=== Task material ===
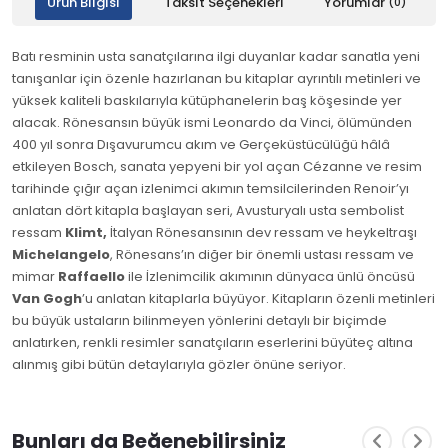
Ürün Bilgisi
Taksit Seçenekleri
Yorumlar
(0)
Batı resminin usta sanatçılarına ilgi duyanlar kadar sanatla yeni
tanışanlar için özenle hazırlanan bu kitaplar ayrıntılı metinleri ve
yüksek kaliteli baskılarıyla kütüphanelerin baş köşesinde yer
alacak. Rönesansın büyük ismi Leonardo da Vinci, ölümünden
400 yıl sonra Dışavurumcu akım ve Gerçeküstücülüğü hâlâ
etkileyen Bosch, sanata yepyeni bir yol açan Cézanne ve resim
tarihinde çığır açan izlenimci akımın temsilcilerinden Renoir’yı
anlatan dört kitapla başlayan seri, Avusturyalı usta sembolist
ressam
Klimt,
İtalyan Rönesansının dev ressam ve heykeltraşı
Michelangelo
, Rönesans’ın diğer bir önemli ustası ressam ve
mimar
Raffaello
ile İzlenimcilik akımının dünyaca ünlü öncüsü
Van Gogh
’u anlatan kitaplarla büyüyor. Kitapların özenli metinleri
bu büyük ustaların bilinmeyen yönlerini detaylı bir biçimde
anlatırken, renkli resimler sanatçıların eserlerini büyüteç altına
alınmış gibi bütün detaylarıyla gözler önüne seriyor.
Bunları da Beğenebilirsiniz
===
## Directions for this task
Retype all the material word for word while skipping any picture it contains.

## Solution to the problem
Ürün Bilgisi
Taksit Seçenekleri
Yorumlar
(0)
Batı resminin usta sanatçılarına ilgi duyanlar kadar sanatla yeni
tanışanlar için özenle hazırlanan bu kitaplar ayrıntılı metinleri ve
yüksek kaliteli baskılarıyla kütüphanelerin baş köşesinde yer
alacak. Rönesansın büyük ismi Leonardo da Vinci, ölümünden
400 yıl sonra Dışavurumcu akım ve Gerçeküstücülüğü hâlâ
etkileyen Bosch, sanata yepyeni bir yol açan Cézanne ve resim
tarihinde çığır açan izlenimci akımın temsilcilerinden Renoir’yı
anlatan dört kitapla başlayan seri, Avusturyalı usta sembolist
ressam
Klimt,
İtalyan Rönesansının dev ressam ve heykeltraşı
Michelangelo
, Rönesans’ın diğer bir önemli ustası ressam ve
mimar
Raffaello
ile İzlenimcilik akımının dünyaca ünlü öncüsü
Van Gogh
’u anlatan kitaplarla büyüyor. Kitapların özenli metinleri
bu büyük ustaların bilinmeyen yönlerini detaylı bir biçimde
anlatırken, renkli resimler sanatçıların eserlerini büyüteç altına
alınmış gibi bütün detaylarıyla gözler önüne seriyor.
Bunları da Beğenebilirsiniz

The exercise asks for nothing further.